The alleged failures of the first defenders are focussed principally in the pleadings at page 10B/F of the Record, and those of the second defenders at page 12A to 13F.

[101] In considering the case advanced by the pursuers in their pleadings, I am in complete agreement with the observations of Lord Emslie in AMN Group at paragraphs [27] and [29]. The averments in the opening sentences of article 5 of Condescendence amount in my view to averments of the concurrence of damnum and iniuria as at 31 December 2003/1 January 2004. Thereafter problems continued to affect the roof, but on the basis of the pleadings I do not find it possible to categorise this emerging loss or damage as truly distinct and discrete from what has gone before, nor to categorise the correlative defaults as new and different. To the contrary, the pursuers' averments suggest that the later emerging problems were closely connected with the problems that became apparent in January 2004; they may be described as related developments or further emerging examples of these earlier problems. In particular, the pleadings do not suggest that the problem of roof panel corrosion and water penetration of the interstices of the roof sheets were unconnected with insufficiently frequent fixings. I consider that counsel for the second defenders was correct to categorise this as a case of concurrent fault. For example, I find it impossible, looking to the pursuers' pleadings as a whole, to identify a time at which inadequacies of fixings (or insufficient frequency of fixings) ceased to play any part in the continuing problems in the roof. On the pursuers' pleadings, fixings appeared to have continued to be involved throughout. As counsel for the pursuers accepted, inadequate fixings were a sine qua non. On the basis of the pleadings I cannot characterise the loss or damage which emerged in 2005 or later as being truly distinct and discrete from what had gone before, nor can I characterise the correlative default as new and different.

**Stored data**

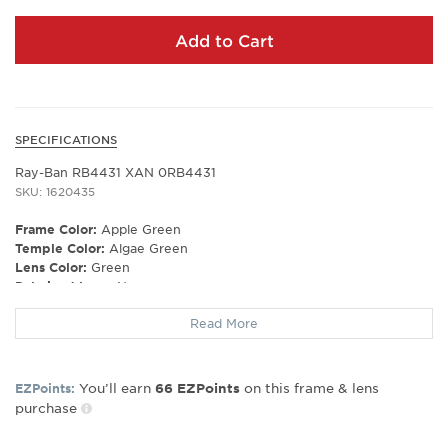
Add to Cart
SPECIFICATIONS
Ray-Ban RB4431 XAN 0RB4431
SKU: 1620435
Frame Color:
Apple Green
Temple Color:
Algae Green
Lens Color:
Green
Polarized Lens:
No
Lens Material:
Polyamide Bio
Read More
Prescription Capable:
No
Frame Shape:
Irregular
Frame Type:
Full Rim
You’ll earn
on this frame & lens
EZPoints:
66
EZPoints
Gender:
Unisex
purchase
Lens Width:
34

**Questions on the material**
(a) Retype the part of the judgment excerpt starting at "The alleged failures" and ending at "12A to 13F.".
(b) Summarize the judgment excerpt in two sentences.

**Results by task**
(a)
The alleged failures of the first defenders are focussed principally in the pleadings at page 10B/F of the Record, and those of the second defenders at page 12A to 13F.

(b) The judge agrees with Lord Emslie's observations in AMN Group and reads the pursuers' pleadings as averring that damnum and iniuria concurred as at 31 December 2003/1 January 2004. Because the later roof problems are pleaded as closely connected to those of January 2004, with inadequate fixings involved throughout, the judge accepts that this is a case of concurrent fault and cannot treat the loss emerging in 2005 or later as truly distinct and discrete, or the related default as new and different.